Inchydoney, three kilometres to the west of Clonakilty, West Cork recently earned the accolade of the best beach in Ireland. It consists of two long stretches of sandy beaches fringed by marram grass dunes. A finger of rock which stretches into the Atlantic separates the two beaches. This rock is known as the Virgin Mary’s Bank owing to the legend that the Madonna came there to pray. The blue flag beach is popular with swimmers, walkers, and surfers, among locals and tourists from all corners of the globe.
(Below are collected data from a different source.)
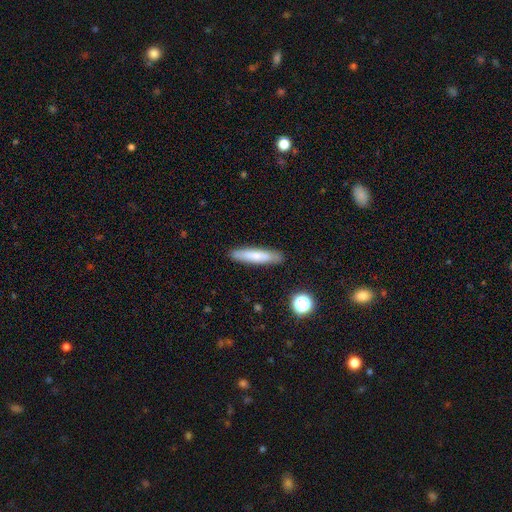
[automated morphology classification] Q: Smooth or featured?
A: smooth (72%); runner-up: featured or disk (22%)
Q: How rounded?
A: cigar-shaped (84%); runner-up: in between (14%)
Q: Merging?
A: none (87%); runner-up: minor disturbance (10%)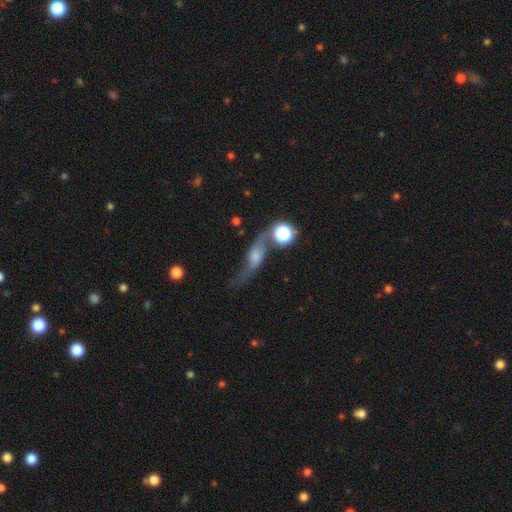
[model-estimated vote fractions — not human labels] Morphology: type=featured or disk (72%); edge-on=no (71%); bar=no (62%); spiral arms=yes (90%); bulge=moderate (43%); merging=none (61%).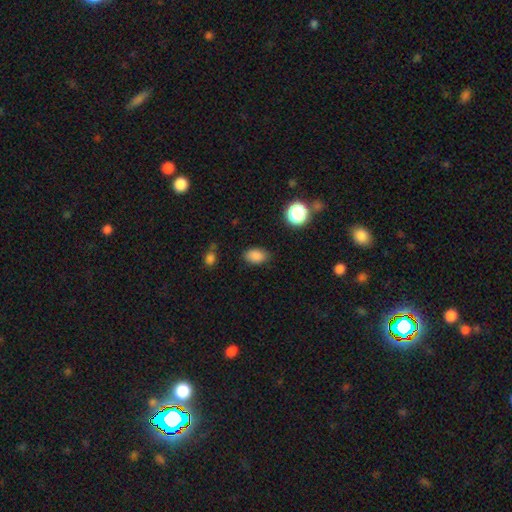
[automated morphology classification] smooth-or-featured: smooth: 85% | star or artifact: 11% | featured or disk: 4%
  how-rounded: in between: 85% | round: 14% | cigar-shaped: 1%
  merging: none: 83% | minor disturbance: 13% | major disturbance: 3% | merger: 2%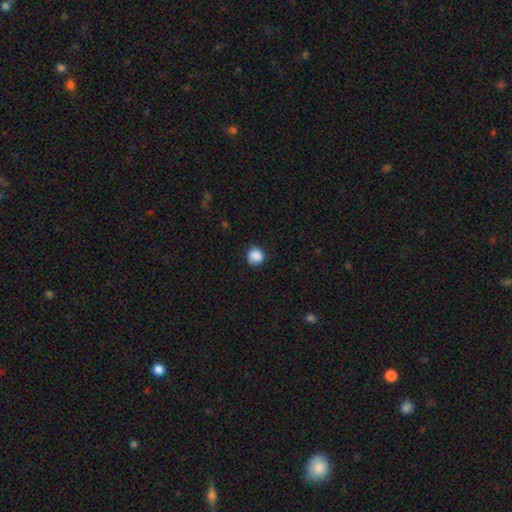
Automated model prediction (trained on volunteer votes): smooth-or-featured: smooth: 88% | star or artifact: 9% | featured or disk: 3%
  how-rounded: round: 88% | in between: 11% | cigar-shaped: 1%
  merging: none: 81% | minor disturbance: 15% | major disturbance: 3% | merger: 1%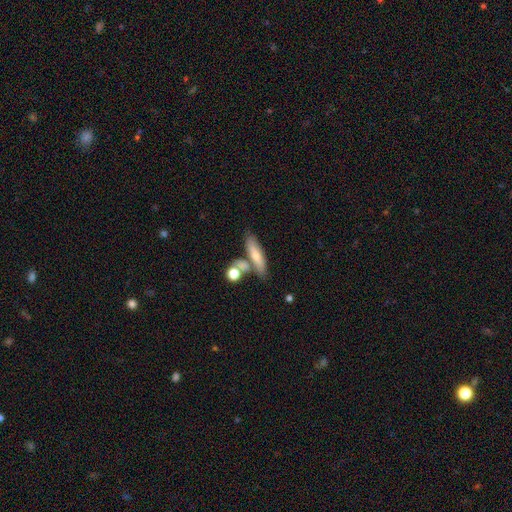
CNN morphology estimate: Smooth or featured? Predicted: smooth (p=0.60). How rounded? Predicted: cigar-shaped (p=0.62). Merging? Predicted: none (p=0.58).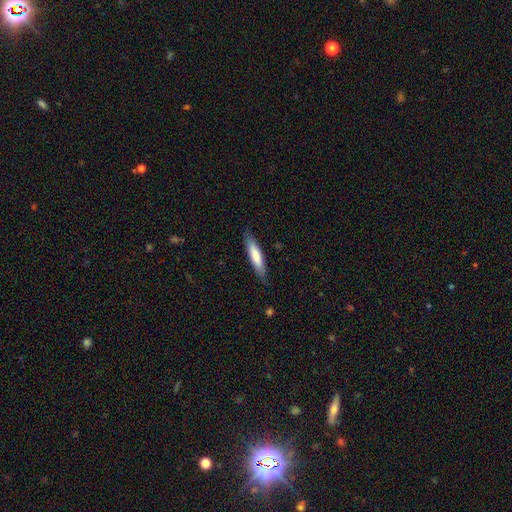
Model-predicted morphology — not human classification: This is likely a smooth galaxy (74%). How rounded: clearly cigar-shaped (81%). Merging: clearly none (84%).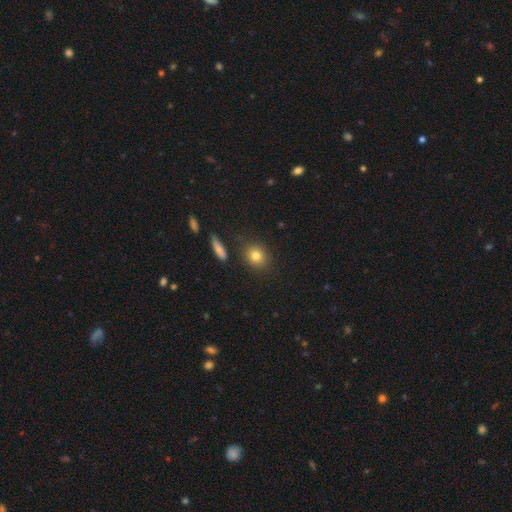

The Hungerford family, from the house of Hungerford of Farley, in Somerset, came to Ireland with the forces of Cromwell. They left England in May 1647. As was customary at the time, Earldoms and fiefdoms were bestowed on loyal subjects after battle. Thus, Captain Thomas Hungerford was installed at Rathbarry four miles west of Inchydoney. They did not remain long in Rathbarry. Richard Hungerford went to Inchydoney in 1690 where he owned a substantial part of the island. Another Hungerford moved to Cahermore near Rosscarbery.

The Hungerford’s played a prominent role in life in Clonakilty until the early 1900s. Richard, a descendent of the first Richard to live in Inchydoney, played a part in dealing with the 1798 rebellion. Subsequently he rebuilt Inchydoney House on the site of the first house built there a century earlier. William Hungerford lived in what is now Emmet Square, in Clonakilty, and took an active part in the politics of the town.

Margaret Hamilton, of Rosscarbery, married into the Hungerford family. As a widow with three young children, she wasn’t accepted by the family and went to live in what is now Overton House near Bandon. To support her family she wrote novels. The most famous of these is Molly Bawn, which gets a mention in chapter 18 of Ulysses by James Joyce.
Margaret Hungerford published in the name Mrs. Hungerford and at times under the pseudonym The Duchess. She is credited with coining the phrase, ‘beauty is in the eye of the beholder’. She wrote over fifty books in total, the last, The Coming of Chloe was published posthumously. She died of typhoid fever in 1897 and is buried in the Hungerford vault in Rosscarbery.

In 1905, the Hungerfords attempted to block all people using a public path through their estate that led to Inchydoney beach. Mary Hungerford refused to back down, which resulted in a group of angry locals tearing down the gates and asserting their rights to the public path.